▶ REQUIRED ACTIONS:
- 1) Translate this sentence from the film summary into Spanish: "Down to Their Last Yacht is a 1934 comic adventure produced and distributed by RKO Pictures."
- 2) Using the film summary, mark each statement as yes (it agrees) or no (it doesn't), and quote the words that decide it: (a) The family rents out their yacht after the 1929 crash. (b) Freddy rigs the roulette wheel to respond to his violin. (c) Barry rescues both the passengers and the boat.
- 3) Go on with the film summary, writing what comes after its last sentence.
··· SELECTED PASSAGE
Down to Their Last Yacht is a 1934 comic adventure produced and distributed by RKO Pictures.

Plot
After the stock market crash of 1929, the Colt-Stratton family is forced to rent their yacht to the nouveau riche at the behest of Nella Fitzgerald (Polly Moran), including gambler Barry Forbes (Sidney Blackmer) and his sidekick Freddy Finn (Sterling Holloway). When Freddy rigs the yacht's roulette wheel to respond to his saxophone, he is caught, but moments later, Captain "Sunny Jim" Roberts (Ned Sparks) runs the yacht aground on the South Sea Island of Malakamokolu, ruled by Queen Malakamokalu (Mary Boland), a white woman, who takes the passengers as forced labor. Tiring them, she offers to release them if Barry stays to marry her. However, once she hears Freddy play his saxophone, she falls in love with him and plans to blow up the yacht with a bomb. Barry manages to rescue the passengers, not the boat, and they accept their new home in the tropics.
······
··· INFORMATION PROVIDED
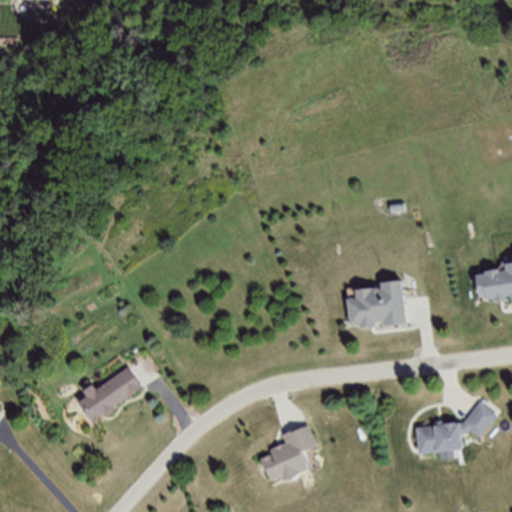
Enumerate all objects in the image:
building: (388, 282)
building: (377, 305)
road: (427, 323)
road: (291, 380)
road: (455, 380)
building: (109, 393)
building: (118, 394)
road: (287, 397)
road: (184, 405)
building: (4, 411)
building: (459, 429)
building: (451, 431)
building: (299, 452)
building: (288, 455)
road: (43, 472)
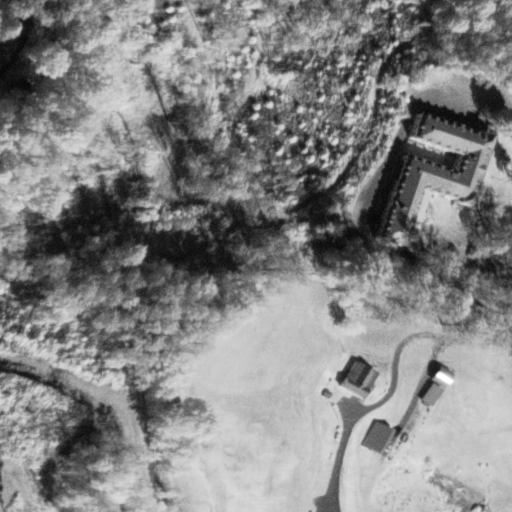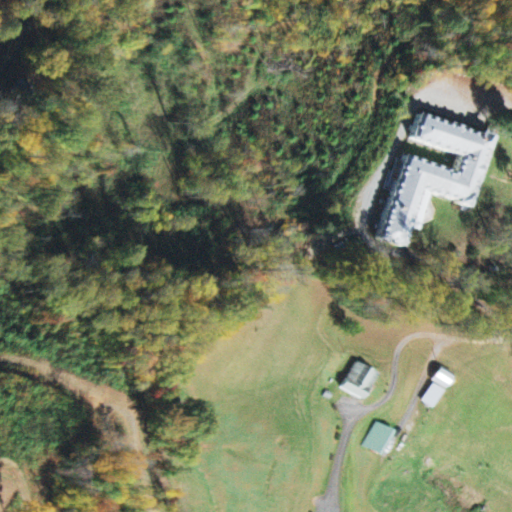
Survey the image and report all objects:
road: (25, 43)
building: (436, 174)
building: (428, 177)
road: (371, 196)
building: (442, 378)
building: (358, 381)
road: (394, 384)
building: (433, 396)
building: (380, 440)
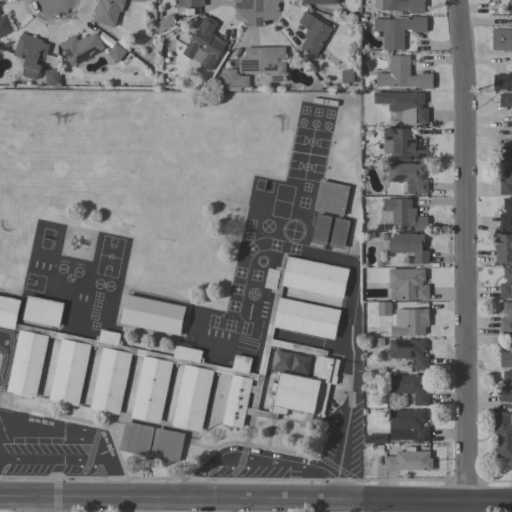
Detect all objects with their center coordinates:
building: (135, 0)
building: (137, 0)
building: (318, 1)
building: (318, 2)
building: (188, 3)
building: (189, 3)
building: (397, 5)
building: (400, 5)
building: (508, 6)
building: (509, 7)
building: (107, 11)
building: (105, 12)
building: (165, 24)
building: (4, 25)
building: (395, 29)
building: (397, 30)
building: (312, 33)
building: (311, 34)
building: (501, 39)
building: (501, 39)
building: (202, 45)
building: (203, 45)
building: (79, 47)
building: (80, 47)
building: (29, 51)
building: (115, 52)
building: (30, 54)
building: (263, 61)
building: (264, 62)
building: (28, 73)
building: (400, 74)
building: (402, 75)
building: (50, 76)
building: (51, 76)
building: (346, 77)
building: (232, 80)
building: (232, 80)
building: (501, 81)
building: (501, 82)
building: (504, 100)
building: (505, 100)
building: (403, 105)
building: (403, 106)
building: (400, 143)
building: (404, 143)
building: (506, 152)
building: (505, 153)
building: (407, 177)
building: (407, 177)
building: (505, 180)
building: (506, 180)
building: (330, 197)
building: (331, 197)
building: (403, 213)
building: (404, 213)
building: (505, 214)
building: (506, 214)
building: (320, 229)
building: (338, 233)
building: (409, 245)
building: (407, 246)
building: (502, 247)
building: (502, 248)
road: (466, 249)
building: (405, 261)
building: (313, 277)
building: (505, 282)
building: (407, 283)
building: (506, 283)
building: (406, 302)
building: (382, 308)
building: (41, 311)
building: (42, 311)
building: (152, 314)
building: (150, 315)
building: (305, 318)
building: (505, 318)
building: (506, 318)
building: (408, 322)
building: (409, 351)
building: (408, 352)
building: (506, 355)
building: (185, 356)
building: (505, 357)
building: (197, 360)
building: (25, 363)
building: (238, 365)
building: (67, 372)
building: (108, 380)
building: (409, 386)
building: (409, 387)
building: (505, 387)
building: (506, 387)
building: (304, 388)
building: (149, 389)
building: (190, 398)
building: (235, 401)
building: (406, 425)
building: (407, 425)
road: (74, 433)
building: (502, 436)
building: (503, 436)
building: (134, 438)
building: (374, 439)
building: (151, 441)
building: (165, 445)
road: (339, 454)
road: (252, 459)
building: (406, 460)
building: (407, 460)
road: (184, 497)
road: (440, 498)
road: (39, 504)
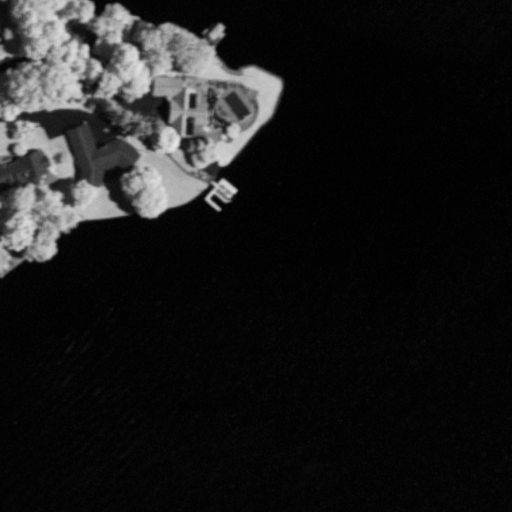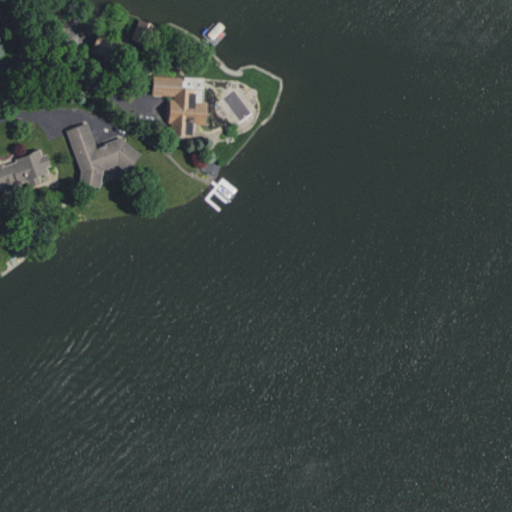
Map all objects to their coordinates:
building: (104, 45)
road: (63, 65)
building: (181, 100)
building: (236, 104)
road: (38, 115)
building: (97, 153)
building: (23, 168)
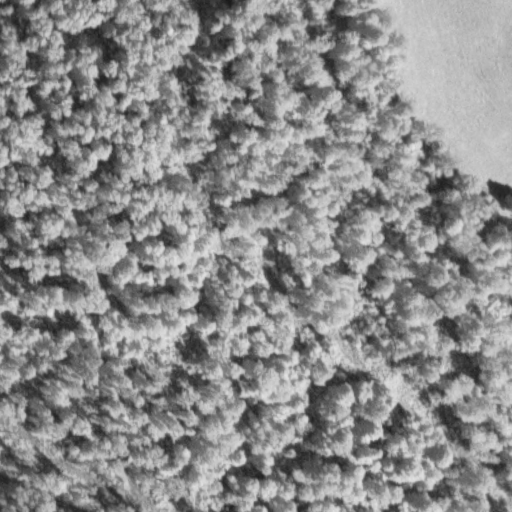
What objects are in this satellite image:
road: (42, 492)
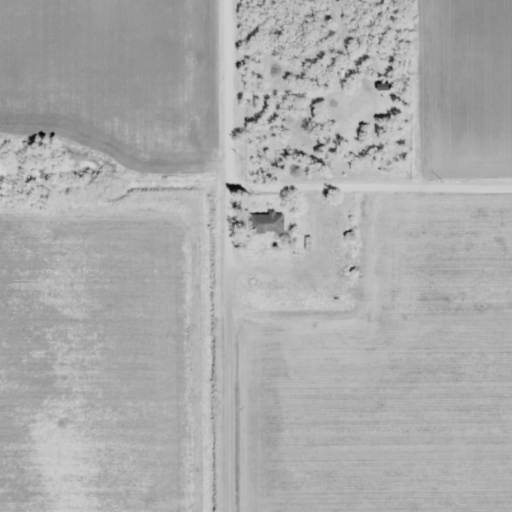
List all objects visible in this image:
road: (357, 179)
building: (266, 223)
road: (203, 256)
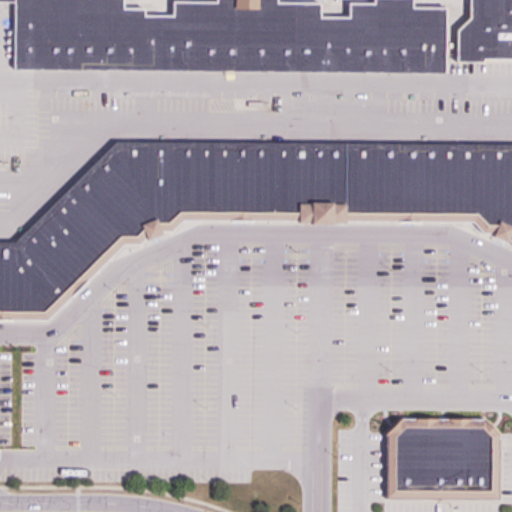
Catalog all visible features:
building: (487, 30)
building: (484, 32)
building: (225, 37)
building: (227, 37)
road: (256, 84)
parking lot: (224, 116)
road: (235, 129)
road: (26, 180)
building: (244, 201)
building: (246, 201)
road: (242, 233)
road: (366, 316)
road: (410, 316)
road: (457, 318)
road: (503, 329)
road: (227, 346)
road: (272, 346)
road: (180, 350)
road: (136, 359)
parking lot: (257, 361)
road: (317, 372)
road: (89, 377)
road: (44, 396)
road: (414, 400)
road: (361, 456)
road: (158, 459)
building: (438, 460)
building: (438, 460)
parking lot: (396, 477)
road: (115, 487)
road: (77, 499)
road: (43, 512)
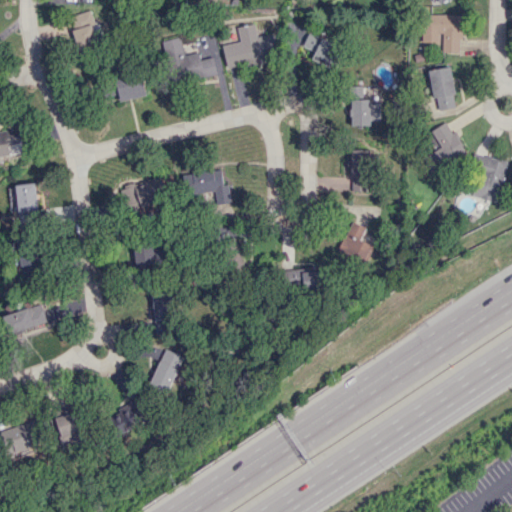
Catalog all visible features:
building: (438, 0)
building: (85, 29)
building: (441, 30)
road: (494, 43)
building: (249, 47)
building: (321, 49)
building: (193, 56)
road: (19, 77)
building: (127, 86)
building: (442, 88)
road: (489, 104)
building: (364, 112)
building: (10, 144)
building: (444, 147)
road: (274, 159)
building: (359, 170)
building: (489, 179)
building: (143, 192)
building: (26, 201)
road: (82, 219)
building: (355, 241)
building: (147, 257)
building: (305, 278)
building: (161, 312)
building: (23, 319)
road: (111, 359)
building: (165, 370)
road: (349, 404)
building: (126, 416)
building: (66, 429)
road: (390, 431)
building: (20, 436)
road: (488, 493)
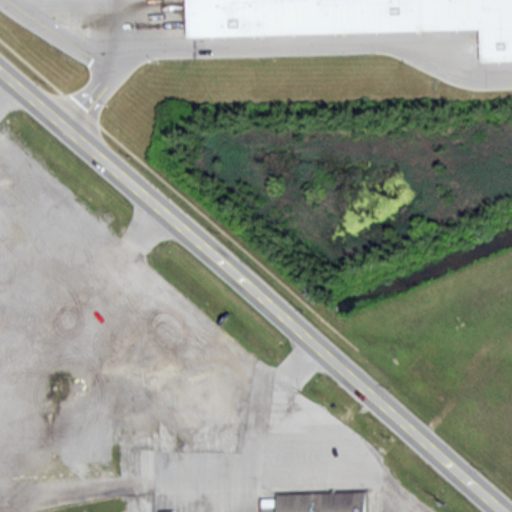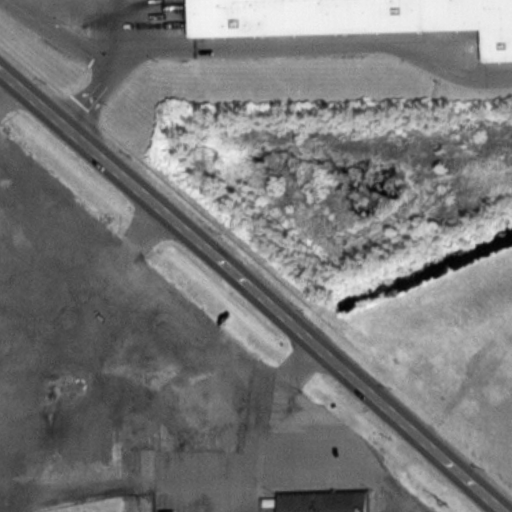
······
▶ THE RESULTS:
- 1) Down to Their Last Yacht es una aventura cómica de 1934 producida y distribuida por RKO Pictures.

- 2)
(a) Yes: "After the stock market crash of 1929, the Colt-Stratton family is forced to rent their yacht"
(b) No: "Freddy rigs the yacht's roulette wheel to respond to his saxophone"
(c) No: "Barry manages to rescue the passengers, not the boat"

- 3)
Cast
 Mary Boland as Queen Malakamokalu
 Polly Moran as Nella Fitzgerald
 Ned Sparks as Captain "Sunny Jim" Roberts
 Sidney Fox as Linda Colt-Stratton
 Sidney Blackmer as Barry Forbes
 Sterling Holloway as Freddy Finn
 Marjorie Gateson as Mrs. Geoffrey Colt-Stratton
 Irene Franklin as Mrs. Gilhooley
 Charles Coleman as Sir Guy
 Felix Knight as Island Singer (uncredited)

Production
Two separate units were used to speed the production, one directed by producer Lou Brock and the other by director Paul Sloane. Sam White was hired to direct retakes, supervised by Brock, which involved re-shooting a quarter of the film. Brock was given carte blanche on the film, which went considerably over budget; it turned out to be his last production for RKO.

Reception
The New York Times review of the film called the movie "a sorry melange of Hollywood native dancing, theme-song singing and preposterous comedy."

The film was a box-office disappointment for RKO.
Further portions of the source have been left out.